_Task description_: Among the entries below, one line contains "M 192,648 L" and another contains "M 225,376 L 367,26". Transcribe those two lines and every line between them, exactly.

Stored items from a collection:
§

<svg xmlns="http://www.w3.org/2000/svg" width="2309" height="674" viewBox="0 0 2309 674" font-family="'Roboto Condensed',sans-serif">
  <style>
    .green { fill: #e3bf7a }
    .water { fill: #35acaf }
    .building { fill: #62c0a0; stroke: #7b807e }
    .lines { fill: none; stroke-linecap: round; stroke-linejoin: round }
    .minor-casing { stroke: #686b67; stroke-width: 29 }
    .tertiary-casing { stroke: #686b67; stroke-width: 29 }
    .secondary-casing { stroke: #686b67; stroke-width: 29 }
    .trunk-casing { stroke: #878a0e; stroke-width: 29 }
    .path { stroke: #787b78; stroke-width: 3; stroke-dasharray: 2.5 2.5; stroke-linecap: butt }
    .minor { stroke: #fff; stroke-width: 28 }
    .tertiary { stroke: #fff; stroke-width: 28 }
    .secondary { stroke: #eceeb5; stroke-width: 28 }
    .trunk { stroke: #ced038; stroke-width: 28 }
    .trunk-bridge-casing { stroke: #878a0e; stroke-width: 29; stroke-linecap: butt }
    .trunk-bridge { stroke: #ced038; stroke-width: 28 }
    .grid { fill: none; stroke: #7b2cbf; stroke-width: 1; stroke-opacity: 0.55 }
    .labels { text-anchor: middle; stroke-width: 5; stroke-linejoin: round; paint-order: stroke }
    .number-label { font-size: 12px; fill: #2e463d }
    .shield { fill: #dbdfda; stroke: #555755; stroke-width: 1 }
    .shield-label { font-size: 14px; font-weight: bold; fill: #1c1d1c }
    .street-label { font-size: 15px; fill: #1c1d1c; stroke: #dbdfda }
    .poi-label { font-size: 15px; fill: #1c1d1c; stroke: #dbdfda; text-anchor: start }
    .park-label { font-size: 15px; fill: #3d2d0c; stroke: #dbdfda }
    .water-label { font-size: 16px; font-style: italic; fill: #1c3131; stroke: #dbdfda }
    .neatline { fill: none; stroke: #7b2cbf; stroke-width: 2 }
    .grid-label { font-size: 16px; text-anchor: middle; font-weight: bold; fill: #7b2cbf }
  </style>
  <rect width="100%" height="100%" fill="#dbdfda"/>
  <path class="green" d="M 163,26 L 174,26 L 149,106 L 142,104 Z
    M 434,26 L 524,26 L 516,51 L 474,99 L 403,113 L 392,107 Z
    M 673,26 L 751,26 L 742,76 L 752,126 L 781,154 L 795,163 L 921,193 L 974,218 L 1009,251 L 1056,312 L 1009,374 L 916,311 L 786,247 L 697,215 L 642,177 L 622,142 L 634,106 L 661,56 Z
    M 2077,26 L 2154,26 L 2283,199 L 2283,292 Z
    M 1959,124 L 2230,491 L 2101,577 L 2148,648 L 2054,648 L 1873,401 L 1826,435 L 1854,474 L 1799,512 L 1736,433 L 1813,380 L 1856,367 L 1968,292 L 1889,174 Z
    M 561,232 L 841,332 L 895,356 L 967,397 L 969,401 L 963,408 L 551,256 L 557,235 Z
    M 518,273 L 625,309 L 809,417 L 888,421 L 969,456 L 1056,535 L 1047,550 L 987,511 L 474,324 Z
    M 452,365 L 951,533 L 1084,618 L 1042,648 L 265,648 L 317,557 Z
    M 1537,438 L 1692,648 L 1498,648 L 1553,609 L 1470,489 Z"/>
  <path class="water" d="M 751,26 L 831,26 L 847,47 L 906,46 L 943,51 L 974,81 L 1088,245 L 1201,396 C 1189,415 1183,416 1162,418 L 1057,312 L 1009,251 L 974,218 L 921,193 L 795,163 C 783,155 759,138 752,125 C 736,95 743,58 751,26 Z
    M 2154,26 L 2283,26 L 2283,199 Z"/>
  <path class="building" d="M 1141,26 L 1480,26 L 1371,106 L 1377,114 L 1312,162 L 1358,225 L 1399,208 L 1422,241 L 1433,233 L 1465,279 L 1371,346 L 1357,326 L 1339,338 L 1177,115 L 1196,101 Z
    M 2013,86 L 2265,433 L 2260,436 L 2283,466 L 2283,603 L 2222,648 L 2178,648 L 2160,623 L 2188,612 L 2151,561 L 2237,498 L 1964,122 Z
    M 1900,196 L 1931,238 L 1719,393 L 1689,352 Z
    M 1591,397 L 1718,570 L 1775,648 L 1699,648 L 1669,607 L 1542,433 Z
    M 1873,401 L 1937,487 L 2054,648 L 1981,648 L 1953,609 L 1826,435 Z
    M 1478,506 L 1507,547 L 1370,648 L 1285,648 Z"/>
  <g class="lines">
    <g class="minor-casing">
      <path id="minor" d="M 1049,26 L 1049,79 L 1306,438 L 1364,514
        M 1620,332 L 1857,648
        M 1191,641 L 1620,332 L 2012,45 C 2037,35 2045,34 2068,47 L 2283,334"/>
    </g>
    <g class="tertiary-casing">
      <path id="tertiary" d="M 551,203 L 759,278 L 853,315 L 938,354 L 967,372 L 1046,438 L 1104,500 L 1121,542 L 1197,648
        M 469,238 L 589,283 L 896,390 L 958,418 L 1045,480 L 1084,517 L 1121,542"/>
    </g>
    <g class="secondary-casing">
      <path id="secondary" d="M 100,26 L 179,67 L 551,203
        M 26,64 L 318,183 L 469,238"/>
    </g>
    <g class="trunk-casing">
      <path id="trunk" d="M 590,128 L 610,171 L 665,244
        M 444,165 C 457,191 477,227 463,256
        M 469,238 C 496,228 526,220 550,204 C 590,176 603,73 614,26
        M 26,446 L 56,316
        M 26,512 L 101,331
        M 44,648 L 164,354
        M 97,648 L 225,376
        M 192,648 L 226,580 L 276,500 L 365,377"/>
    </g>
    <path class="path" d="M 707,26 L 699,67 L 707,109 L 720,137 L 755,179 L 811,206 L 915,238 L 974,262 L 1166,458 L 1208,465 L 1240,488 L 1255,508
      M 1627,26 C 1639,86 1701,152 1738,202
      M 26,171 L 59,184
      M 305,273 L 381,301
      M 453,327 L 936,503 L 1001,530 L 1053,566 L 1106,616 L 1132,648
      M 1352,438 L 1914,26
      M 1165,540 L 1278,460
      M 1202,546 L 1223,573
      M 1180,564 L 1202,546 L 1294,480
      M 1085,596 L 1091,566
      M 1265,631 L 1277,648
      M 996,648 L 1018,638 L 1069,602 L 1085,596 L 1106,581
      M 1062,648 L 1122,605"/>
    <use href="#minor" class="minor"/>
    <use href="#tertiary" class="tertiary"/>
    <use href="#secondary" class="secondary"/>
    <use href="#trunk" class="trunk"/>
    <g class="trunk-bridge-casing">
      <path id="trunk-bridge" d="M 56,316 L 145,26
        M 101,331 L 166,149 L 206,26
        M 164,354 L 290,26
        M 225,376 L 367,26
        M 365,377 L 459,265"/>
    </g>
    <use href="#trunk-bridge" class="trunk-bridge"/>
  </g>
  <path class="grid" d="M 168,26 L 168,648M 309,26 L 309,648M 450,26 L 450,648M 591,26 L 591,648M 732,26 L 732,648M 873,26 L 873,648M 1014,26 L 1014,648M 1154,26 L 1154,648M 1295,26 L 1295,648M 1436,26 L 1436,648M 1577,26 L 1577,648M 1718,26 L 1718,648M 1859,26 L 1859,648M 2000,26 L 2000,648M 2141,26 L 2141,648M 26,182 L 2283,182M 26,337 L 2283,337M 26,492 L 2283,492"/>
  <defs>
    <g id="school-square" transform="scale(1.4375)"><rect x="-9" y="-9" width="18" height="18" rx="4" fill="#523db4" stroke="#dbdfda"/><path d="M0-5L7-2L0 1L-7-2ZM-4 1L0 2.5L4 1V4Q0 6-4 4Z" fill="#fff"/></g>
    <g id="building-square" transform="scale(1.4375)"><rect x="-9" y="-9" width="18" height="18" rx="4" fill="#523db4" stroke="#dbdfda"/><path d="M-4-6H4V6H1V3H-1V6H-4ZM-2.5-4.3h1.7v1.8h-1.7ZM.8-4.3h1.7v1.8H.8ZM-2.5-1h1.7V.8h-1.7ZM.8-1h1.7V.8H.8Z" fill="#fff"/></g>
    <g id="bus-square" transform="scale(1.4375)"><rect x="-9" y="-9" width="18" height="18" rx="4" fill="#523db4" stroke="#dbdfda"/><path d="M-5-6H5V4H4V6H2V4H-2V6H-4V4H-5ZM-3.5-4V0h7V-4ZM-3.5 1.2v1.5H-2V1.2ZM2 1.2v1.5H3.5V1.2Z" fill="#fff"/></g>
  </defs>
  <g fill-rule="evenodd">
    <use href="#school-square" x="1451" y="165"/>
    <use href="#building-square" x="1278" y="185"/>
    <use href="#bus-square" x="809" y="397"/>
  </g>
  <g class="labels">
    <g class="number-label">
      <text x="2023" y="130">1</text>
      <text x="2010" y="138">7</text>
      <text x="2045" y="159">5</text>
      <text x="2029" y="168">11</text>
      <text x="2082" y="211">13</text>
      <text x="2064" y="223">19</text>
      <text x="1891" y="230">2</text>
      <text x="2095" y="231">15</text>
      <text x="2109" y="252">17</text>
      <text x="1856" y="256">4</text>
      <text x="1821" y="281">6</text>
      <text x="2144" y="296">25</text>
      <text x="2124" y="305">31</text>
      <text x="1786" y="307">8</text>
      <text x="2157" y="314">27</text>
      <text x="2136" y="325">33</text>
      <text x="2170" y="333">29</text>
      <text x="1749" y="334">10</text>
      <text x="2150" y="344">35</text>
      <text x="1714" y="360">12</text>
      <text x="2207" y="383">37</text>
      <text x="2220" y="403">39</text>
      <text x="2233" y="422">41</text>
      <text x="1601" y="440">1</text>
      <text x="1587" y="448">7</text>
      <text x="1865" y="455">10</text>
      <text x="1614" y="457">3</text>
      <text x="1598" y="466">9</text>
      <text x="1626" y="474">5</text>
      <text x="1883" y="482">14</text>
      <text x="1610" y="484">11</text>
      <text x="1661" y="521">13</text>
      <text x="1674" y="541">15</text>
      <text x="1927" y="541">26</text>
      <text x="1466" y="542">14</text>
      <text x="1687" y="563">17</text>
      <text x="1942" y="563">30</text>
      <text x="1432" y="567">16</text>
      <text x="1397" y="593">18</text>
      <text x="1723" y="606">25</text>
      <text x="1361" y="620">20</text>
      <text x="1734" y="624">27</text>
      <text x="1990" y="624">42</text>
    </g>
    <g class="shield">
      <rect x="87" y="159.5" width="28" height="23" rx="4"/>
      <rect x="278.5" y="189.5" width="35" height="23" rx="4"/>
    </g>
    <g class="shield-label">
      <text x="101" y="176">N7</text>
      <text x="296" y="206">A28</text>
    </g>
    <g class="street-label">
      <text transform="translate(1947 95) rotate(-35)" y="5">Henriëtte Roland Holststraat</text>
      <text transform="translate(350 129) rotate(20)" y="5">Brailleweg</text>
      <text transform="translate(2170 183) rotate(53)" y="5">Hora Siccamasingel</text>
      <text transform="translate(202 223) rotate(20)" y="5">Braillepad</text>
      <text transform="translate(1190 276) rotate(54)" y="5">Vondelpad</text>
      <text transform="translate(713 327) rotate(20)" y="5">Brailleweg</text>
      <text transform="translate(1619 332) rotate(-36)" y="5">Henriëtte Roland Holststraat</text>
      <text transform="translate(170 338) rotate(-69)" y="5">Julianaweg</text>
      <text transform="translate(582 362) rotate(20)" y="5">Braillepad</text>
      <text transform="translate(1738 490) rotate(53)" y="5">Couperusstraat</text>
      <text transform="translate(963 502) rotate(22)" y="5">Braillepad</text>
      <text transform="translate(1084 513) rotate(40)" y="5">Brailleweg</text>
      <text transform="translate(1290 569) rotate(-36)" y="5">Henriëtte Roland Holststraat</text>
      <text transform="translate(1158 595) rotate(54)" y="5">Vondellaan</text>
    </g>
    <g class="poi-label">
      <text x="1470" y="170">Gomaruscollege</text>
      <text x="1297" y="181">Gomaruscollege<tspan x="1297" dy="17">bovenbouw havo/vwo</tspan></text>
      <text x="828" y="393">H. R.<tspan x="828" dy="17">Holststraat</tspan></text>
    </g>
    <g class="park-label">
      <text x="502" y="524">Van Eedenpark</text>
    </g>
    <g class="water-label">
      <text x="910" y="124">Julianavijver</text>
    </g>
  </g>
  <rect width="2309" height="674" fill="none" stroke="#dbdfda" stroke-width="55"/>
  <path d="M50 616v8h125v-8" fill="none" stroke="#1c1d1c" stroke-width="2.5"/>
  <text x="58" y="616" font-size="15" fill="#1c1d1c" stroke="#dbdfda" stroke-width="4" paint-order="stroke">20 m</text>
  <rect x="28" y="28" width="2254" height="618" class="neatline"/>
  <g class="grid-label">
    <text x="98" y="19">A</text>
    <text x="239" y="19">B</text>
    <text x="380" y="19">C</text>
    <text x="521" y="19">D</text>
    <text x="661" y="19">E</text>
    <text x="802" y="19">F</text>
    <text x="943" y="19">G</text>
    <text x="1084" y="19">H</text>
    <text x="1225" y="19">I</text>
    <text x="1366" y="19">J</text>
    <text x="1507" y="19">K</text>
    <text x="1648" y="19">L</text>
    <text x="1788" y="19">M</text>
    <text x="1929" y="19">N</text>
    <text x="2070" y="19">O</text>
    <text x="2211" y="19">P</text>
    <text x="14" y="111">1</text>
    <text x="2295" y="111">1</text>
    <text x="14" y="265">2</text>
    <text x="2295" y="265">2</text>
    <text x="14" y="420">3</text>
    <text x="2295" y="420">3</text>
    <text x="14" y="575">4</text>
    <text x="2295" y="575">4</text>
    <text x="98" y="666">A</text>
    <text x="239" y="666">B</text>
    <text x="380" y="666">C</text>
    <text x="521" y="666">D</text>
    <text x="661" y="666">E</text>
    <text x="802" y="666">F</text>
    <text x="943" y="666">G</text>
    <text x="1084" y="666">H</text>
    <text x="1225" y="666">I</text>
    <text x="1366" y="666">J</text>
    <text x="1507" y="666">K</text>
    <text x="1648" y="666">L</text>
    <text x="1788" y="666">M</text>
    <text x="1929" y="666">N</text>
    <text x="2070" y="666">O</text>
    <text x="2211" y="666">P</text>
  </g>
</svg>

§

_Finished exercise_:
        M 192,648 L 226,580 L 276,500 L 365,377"/>
    </g>
    <path class="path" d="M 707,26 L 699,67 L 707,109 L 720,137 L 755,179 L 811,206 L 915,238 L 974,262 L 1166,458 L 1208,465 L 1240,488 L 1255,508
      M 1627,26 C 1639,86 1701,152 1738,202
      M 26,171 L 59,184
      M 305,273 L 381,301
      M 453,327 L 936,503 L 1001,530 L 1053,566 L 1106,616 L 1132,648
      M 1352,438 L 1914,26
      M 1165,540 L 1278,460
      M 1202,546 L 1223,573
      M 1180,564 L 1202,546 L 1294,480
      M 1085,596 L 1091,566
      M 1265,631 L 1277,648
      M 996,648 L 1018,638 L 1069,602 L 1085,596 L 1106,581
      M 1062,648 L 1122,605"/>
    <use href="#minor" class="minor"/>
    <use href="#tertiary" class="tertiary"/>
    <use href="#secondary" class="secondary"/>
    <use href="#trunk" class="trunk"/>
    <g class="trunk-bridge-casing">
      <path id="trunk-bridge" d="M 56,316 L 145,26
        M 101,331 L 166,149 L 206,26
        M 164,354 L 290,26
        M 225,376 L 367,26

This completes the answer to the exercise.